Calculate monthly and annual cash flow for rental properties by subtracting mortgage, taxes, insurance, management, maintenance, and vacancy from rental income.
Cash flow is the money that actually hits your bank account after every expense is paid. For rental property investors, positive monthly cash flow is the cornerstone of a sustainable investment strategy. It pays your bills, builds reserves, and funds future acquisitions.
This calculator provides a comprehensive cash flow analysis by accounting for every major expense category: mortgage payments, property taxes, insurance, property management fees, maintenance reserves, and vacancy allowance. Many new investors underestimate expenses and overestimate cash flow — this tool helps you be realistic.
The calculator also shows cash flow per unit (for multi-unit properties) and the cash-flow-to-rent ratio, helping you quickly assess whether a property's income adequately covers its cost structure. Aim for at least 25–30% of gross rent flowing to the bottom line as cash.
Homebuyers, investors, and real-estate professionals all benefit from precise rental cash flow figures when evaluating properties, negotiating deals, or planning long-term investment strategies. Save this calculator and revisit it whenever market conditions or your financial situation changes.
Cash flow is what keeps your investment viable. A property that looks good on paper but produces negative cash flow every month will drain your savings and force you to sell at the worst time. This calculator forces you to account for every real expense, ensuring your cash flow projections are honest and actionable.
Monthly Cash Flow = Rental Income − Mortgage − Property Tax − Insurance − Management Fee − Maintenance Reserve − Vacancy Allowance − HOA/Other Annual Cash Flow = Monthly Cash Flow × 12
Result: Monthly Cash Flow = $300
With $2,500/month in rent and $2,200/month in total expenses (mortgage $1,200 + taxes $300 + insurance $125 + management $250 + maintenance $200 + vacancy $125), the property produces $300/month or $3,600/year in positive cash flow. This is 12% of gross rent — typical but on the lower end.
Mortgage is typically the largest expense at 40–50% of rent. Property taxes vary enormously (0.3% to 2.5% of value annually). Insurance costs have risen sharply since 2022. Management fees run 8–12% of collected rent. Maintenance reserves should cover both routine repairs (HVAC filters, plumbing) and saving for major capital expenses (roof, appliances).

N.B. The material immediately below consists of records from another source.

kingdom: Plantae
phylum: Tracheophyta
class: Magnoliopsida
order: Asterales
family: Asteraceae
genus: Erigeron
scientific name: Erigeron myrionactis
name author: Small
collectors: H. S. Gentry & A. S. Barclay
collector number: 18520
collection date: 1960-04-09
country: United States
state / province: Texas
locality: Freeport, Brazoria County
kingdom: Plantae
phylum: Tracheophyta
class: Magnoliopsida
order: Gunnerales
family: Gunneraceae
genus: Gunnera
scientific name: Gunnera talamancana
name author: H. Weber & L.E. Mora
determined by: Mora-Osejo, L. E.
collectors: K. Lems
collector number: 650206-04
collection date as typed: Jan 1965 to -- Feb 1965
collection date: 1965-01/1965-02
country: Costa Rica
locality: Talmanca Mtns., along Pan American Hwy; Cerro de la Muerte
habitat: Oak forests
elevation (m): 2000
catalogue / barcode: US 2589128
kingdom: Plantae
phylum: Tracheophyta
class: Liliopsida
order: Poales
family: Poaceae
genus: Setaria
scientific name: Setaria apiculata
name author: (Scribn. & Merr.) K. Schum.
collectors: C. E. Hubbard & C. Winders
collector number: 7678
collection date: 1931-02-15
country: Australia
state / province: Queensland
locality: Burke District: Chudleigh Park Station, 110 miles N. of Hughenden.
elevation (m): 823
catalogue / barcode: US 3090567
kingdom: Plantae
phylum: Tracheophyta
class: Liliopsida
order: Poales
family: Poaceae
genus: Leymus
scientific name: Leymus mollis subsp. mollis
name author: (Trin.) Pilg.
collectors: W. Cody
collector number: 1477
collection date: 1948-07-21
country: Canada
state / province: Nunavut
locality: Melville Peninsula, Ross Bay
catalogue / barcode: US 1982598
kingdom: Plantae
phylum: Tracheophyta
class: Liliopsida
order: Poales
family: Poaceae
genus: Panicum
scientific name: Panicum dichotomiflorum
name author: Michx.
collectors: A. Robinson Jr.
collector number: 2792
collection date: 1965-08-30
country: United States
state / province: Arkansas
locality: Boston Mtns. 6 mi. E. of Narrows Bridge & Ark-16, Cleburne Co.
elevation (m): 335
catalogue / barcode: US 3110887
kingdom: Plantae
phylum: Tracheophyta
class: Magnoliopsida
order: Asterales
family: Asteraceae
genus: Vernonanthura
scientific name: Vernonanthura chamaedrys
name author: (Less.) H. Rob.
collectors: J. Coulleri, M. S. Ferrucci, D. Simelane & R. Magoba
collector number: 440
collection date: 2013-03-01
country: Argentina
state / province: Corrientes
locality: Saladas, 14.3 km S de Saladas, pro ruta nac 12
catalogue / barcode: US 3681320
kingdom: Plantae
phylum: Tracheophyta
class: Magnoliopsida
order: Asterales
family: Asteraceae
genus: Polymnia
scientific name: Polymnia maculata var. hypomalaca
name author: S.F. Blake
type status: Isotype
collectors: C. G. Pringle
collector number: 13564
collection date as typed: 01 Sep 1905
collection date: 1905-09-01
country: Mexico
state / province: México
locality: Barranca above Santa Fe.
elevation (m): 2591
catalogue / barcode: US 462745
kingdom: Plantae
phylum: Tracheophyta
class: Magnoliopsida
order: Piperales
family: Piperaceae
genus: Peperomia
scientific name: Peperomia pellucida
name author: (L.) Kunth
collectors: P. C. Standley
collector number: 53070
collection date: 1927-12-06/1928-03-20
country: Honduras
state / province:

As rents increase 2–4% annually while your fixed-rate mortgage stays constant, cash flow grows disproportionately. A property producing $200/month cash flow in year one might generate $400/month by year seven — without you doing anything differently. This accelerating cash flow is one of the underappreciated benefits of buy-and-hold rental investing.
Savvy investors reinvest cash flow toward the next property's down payment. At $300/month cash flow, you accumulate $3,600/year — plus any tax savings. Combined across multiple properties, this cash flow snowball can accelerate portfolio growth, moving from one property to two, then four, then eight over time.
Many investors target $100–$200 per unit per month as a minimum. Experienced investors aim for $200–$300+ per unit. The exact target depends on your market, property price, and risk tolerance. Cheap properties in affordable markets can generate $300+ per unit; expensive properties may yield $50–100.
The most common reasons are underestimating expenses. Many investors forget to include vacancy, maintenance reserves, property management, and rising insurance costs. Additionally, high interest rates can compress cash flow on recently purchased properties. Always use real, verified numbers.
It depends on your strategy. Appreciation-focused investors in high-growth markets sometimes accept negative cash flow, banking on value increase. However, negative cash flow requires reserves to cover the shortfall and carries more risk. Most financial advisors recommend positive cash flow as a baseline.
Budget a vacancy allowance as a percentage of gross rent — typically 5% for strong markets, 8–10% for average markets. This means 5–10% of the year, the property earns no rent. Spread this cost evenly across all months rather than modeling actual vacant periods.
No. Cash flow is the money left after ALL payments including the full mortgage payment (principal + interest). However, the principal portion of your mortgage builds equity — it's wealth accumulation, not an expense. Consider it separately in your total ROI analysis.
Multi-unit properties often have better cash flow per dollar invested because expenses like insurance, roofing, and management are shared across units. A duplex doesn't cost twice as much to insure or maintain as a single-family home but generates twice the rent.